What you are asked to do: From the data below, return all lines holding the string "Russia".

======== Data for this exercise ========

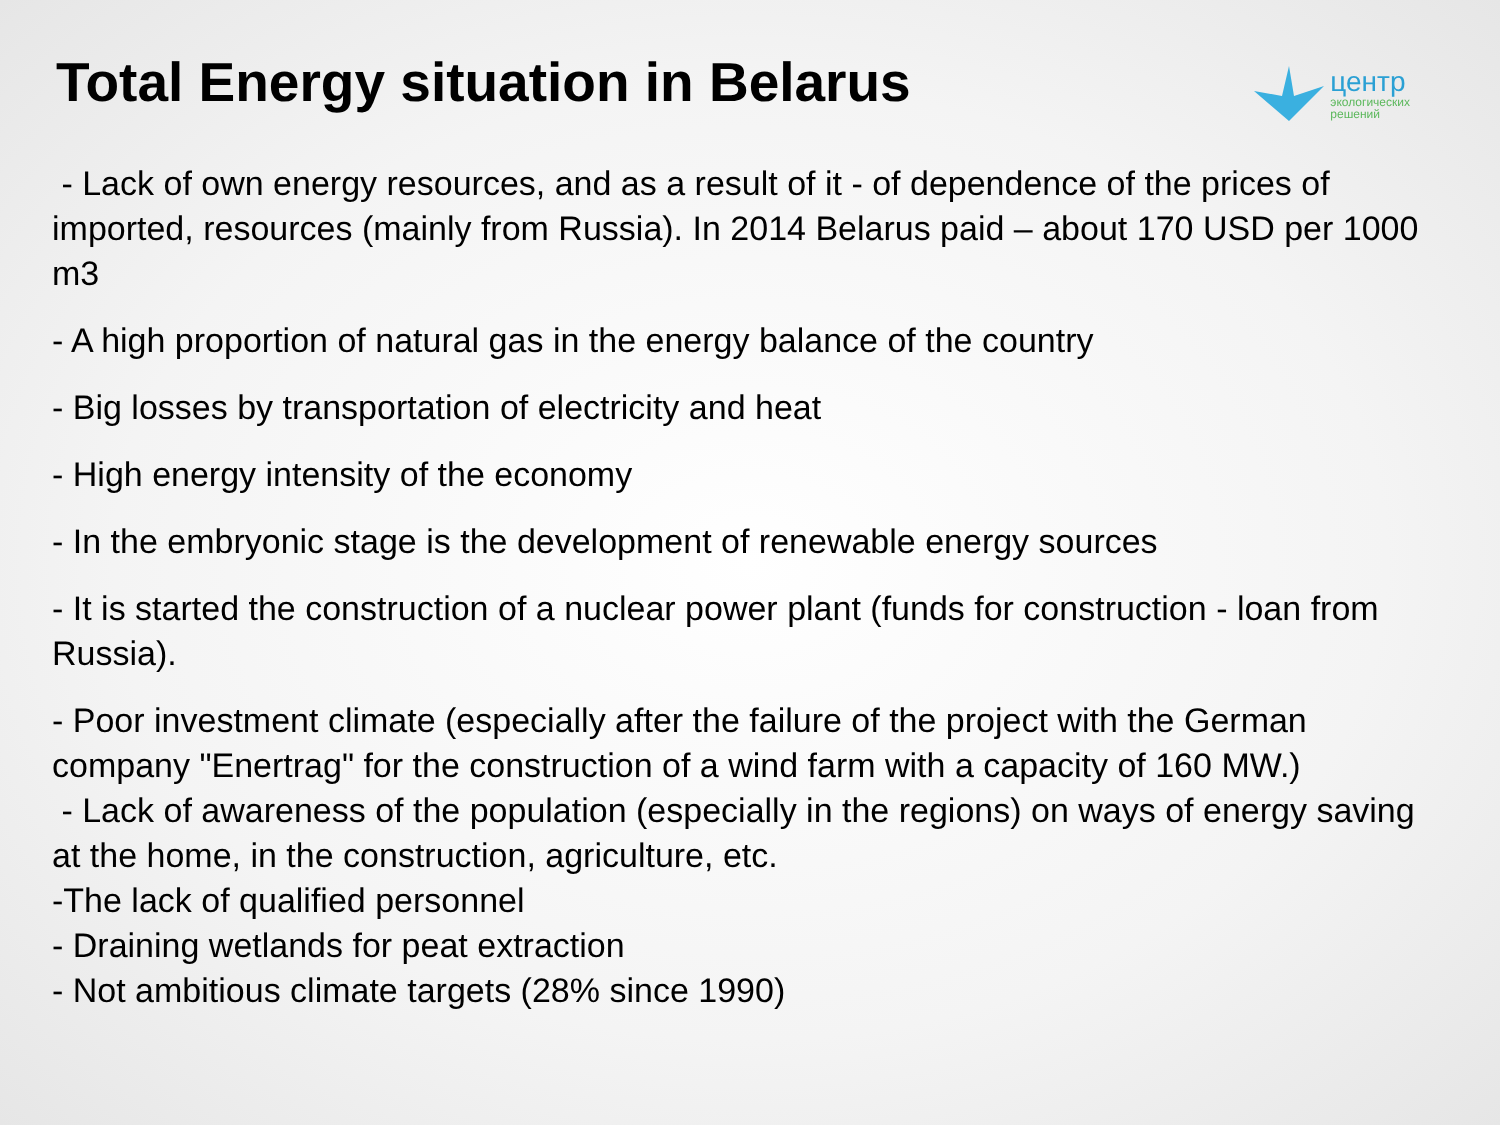Total Energy situation in Belarus
центр
экологических
решений
- Lack of own energy resources, and as a result of it - of dependence of the prices of imported, resources (mainly from Russia). In 2014 Belarus paid – about 170 USD per 1000 m3
- A high proportion of natural gas in the energy balance of the country
- Big losses by transportation of electricity and heat
- High energy intensity of the economy
- In the embryonic stage is the development of renewable energy sources
- It is started the construction of a nuclear power plant (funds for construction - loan from Russia).
- Poor investment climate (especially after the failure of the project with the German company "Enertrag" for the construction of a wind farm with a capacity of 160 MW.)
- Lack of awareness of the population (especially in the regions) on ways of energy saving at the home, in the construction, agriculture, etc.
-The lack of qualified personnel
- Draining wetlands for peat extraction
- Not ambitious climate targets (28% since 1990)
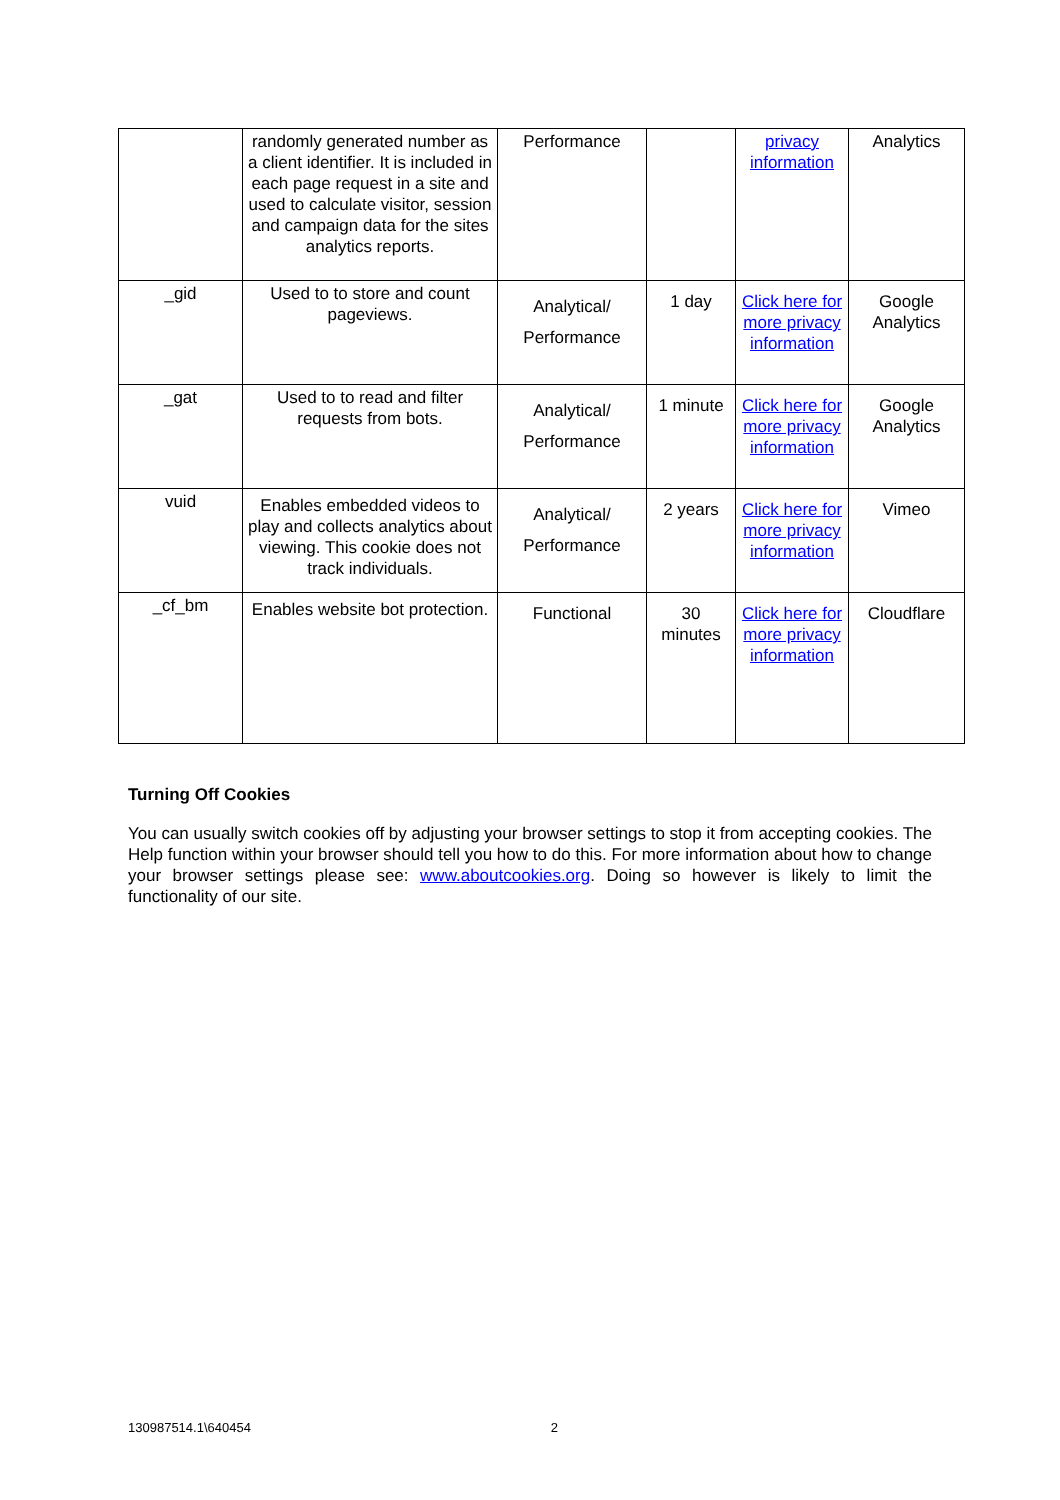| | randomly generated number as a client identifier. It is included in each page request in a site and used to calculate visitor, session and campaign data for the sites analytics reports. | Performance | | privacy information | Analytics |
| _gid | Used to to store and count pageviews. | Analytical/ Performance | 1 day | Click here for more privacy information | Google Analytics |
| _gat | Used to to read and filter requests from bots. | Analytical/ Performance | 1 minute | Click here for more privacy information | Google Analytics |
| vuid | Enables embedded videos to play and collects analytics about viewing. This cookie does not track individuals. | Analytical/ Performance | 2 years | Click here for more privacy information | Vimeo |
| _cf_bm | Enables website bot protection. | Functional | 30 minutes | Click here for more privacy information | Cloudflare |
Turning Off Cookies
You can usually switch cookies off by adjusting your browser settings to stop it from accepting cookies. The Help function within your browser should tell you how to do this. For more information about how to change your browser settings please see: www.aboutcookies.org. Doing so however is likely to limit the functionality of our site.
130987514.1\640454 2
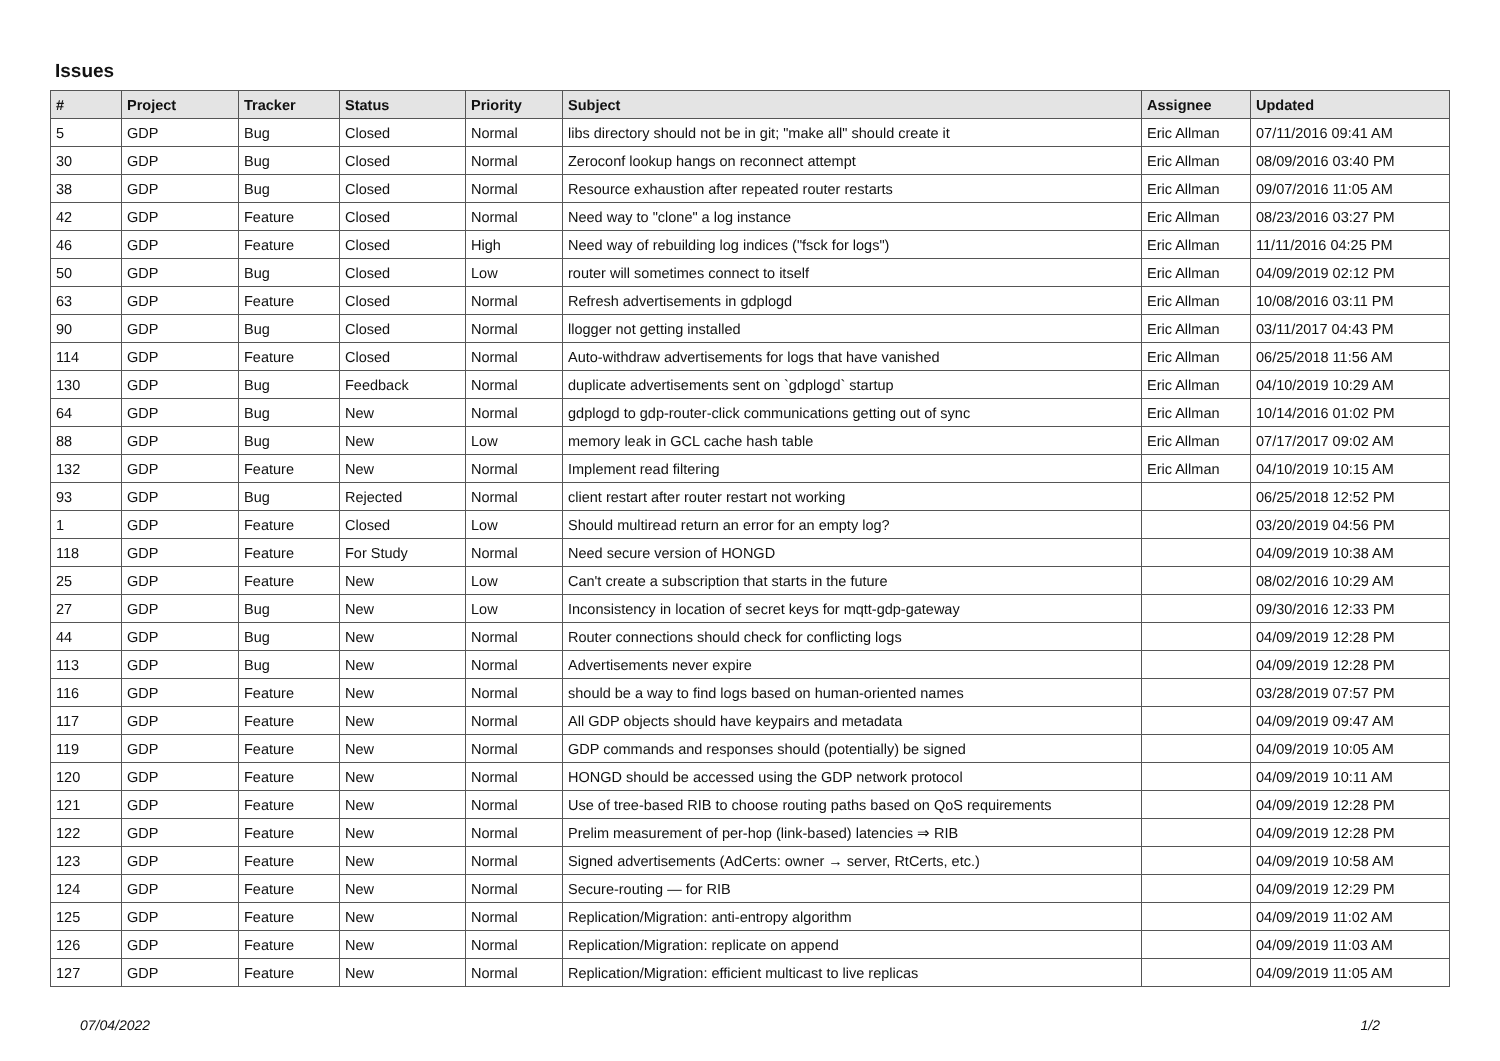Issues
| # | Project | Tracker | Status | Priority | Subject | Assignee | Updated |
| --- | --- | --- | --- | --- | --- | --- | --- |
| 5 | GDP | Bug | Closed | Normal | libs directory should not be in git; "make all" should create it | Eric Allman | 07/11/2016 09:41 AM |
| 30 | GDP | Bug | Closed | Normal | Zeroconf lookup hangs on reconnect attempt | Eric Allman | 08/09/2016 03:40 PM |
| 38 | GDP | Bug | Closed | Normal | Resource exhaustion after repeated router restarts | Eric Allman | 09/07/2016 11:05 AM |
| 42 | GDP | Feature | Closed | Normal | Need way to "clone" a log instance | Eric Allman | 08/23/2016 03:27 PM |
| 46 | GDP | Feature | Closed | High | Need way of rebuilding log indices ("fsck for logs") | Eric Allman | 11/11/2016 04:25 PM |
| 50 | GDP | Bug | Closed | Low | router will sometimes connect to itself | Eric Allman | 04/09/2019 02:12 PM |
| 63 | GDP | Feature | Closed | Normal | Refresh advertisements in gdplogd | Eric Allman | 10/08/2016 03:11 PM |
| 90 | GDP | Bug | Closed | Normal | llogger not getting installed | Eric Allman | 03/11/2017 04:43 PM |
| 114 | GDP | Feature | Closed | Normal | Auto-withdraw advertisements for logs that have vanished | Eric Allman | 06/25/2018 11:56 AM |
| 130 | GDP | Bug | Feedback | Normal | duplicate advertisements sent on `gdplogd` startup | Eric Allman | 04/10/2019 10:29 AM |
| 64 | GDP | Bug | New | Normal | gdplogd to gdp-router-click communications getting out of sync | Eric Allman | 10/14/2016 01:02 PM |
| 88 | GDP | Bug | New | Low | memory leak in GCL cache hash table | Eric Allman | 07/17/2017 09:02 AM |
| 132 | GDP | Feature | New | Normal | Implement read filtering | Eric Allman | 04/10/2019 10:15 AM |
| 93 | GDP | Bug | Rejected | Normal | client restart after router restart not working | | 06/25/2018 12:52 PM |
| 1 | GDP | Feature | Closed | Low | Should multiread return an error for an empty log? | | 03/20/2019 04:56 PM |
| 118 | GDP | Feature | For Study | Normal | Need secure version of HONGD | | 04/09/2019 10:38 AM |
| 25 | GDP | Feature | New | Low | Can't create a subscription that starts in the future | | 08/02/2016 10:29 AM |
| 27 | GDP | Bug | New | Low | Inconsistency in location of secret keys for mqtt-gdp-gateway | | 09/30/2016 12:33 PM |
| 44 | GDP | Bug | New | Normal | Router connections should check for conflicting logs | | 04/09/2019 12:28 PM |
| 113 | GDP | Bug | New | Normal | Advertisements never expire | | 04/09/2019 12:28 PM |
| 116 | GDP | Feature | New | Normal | should be a way to find logs based on human-oriented names | | 03/28/2019 07:57 PM |
| 117 | GDP | Feature | New | Normal | All GDP objects should have keypairs and metadata | | 04/09/2019 09:47 AM |
| 119 | GDP | Feature | New | Normal | GDP commands and responses should (potentially) be signed | | 04/09/2019 10:05 AM |
| 120 | GDP | Feature | New | Normal | HONGD should be accessed using the GDP network protocol | | 04/09/2019 10:11 AM |
| 121 | GDP | Feature | New | Normal | Use of tree-based RIB to choose routing paths based on QoS requirements | | 04/09/2019 12:28 PM |
| 122 | GDP | Feature | New | Normal | Prelim measurement of per-hop (link-based) latencies ⇒ RIB | | 04/09/2019 12:28 PM |
| 123 | GDP | Feature | New | Normal | Signed advertisements (AdCerts: owner → server, RtCerts, etc.) | | 04/09/2019 10:58 AM |
| 124 | GDP | Feature | New | Normal | Secure-routing — for RIB | | 04/09/2019 12:29 PM |
| 125 | GDP | Feature | New | Normal | Replication/Migration: anti-entropy algorithm | | 04/09/2019 11:02 AM |
| 126 | GDP | Feature | New | Normal | Replication/Migration: replicate on append | | 04/09/2019 11:03 AM |
| 127 | GDP | Feature | New | Normal | Replication/Migration: efficient multicast to live replicas | | 04/09/2019 11:05 AM |
07/04/2022 1/2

========

Response:
- Lack of own energy resources, and as a result of it - of dependence of the prices of imported, resources (mainly from Russia). In 2014 Belarus paid – about 170 USD per 1000 m3
- It is started the construction of a nuclear power plant (funds for construction - loan from Russia).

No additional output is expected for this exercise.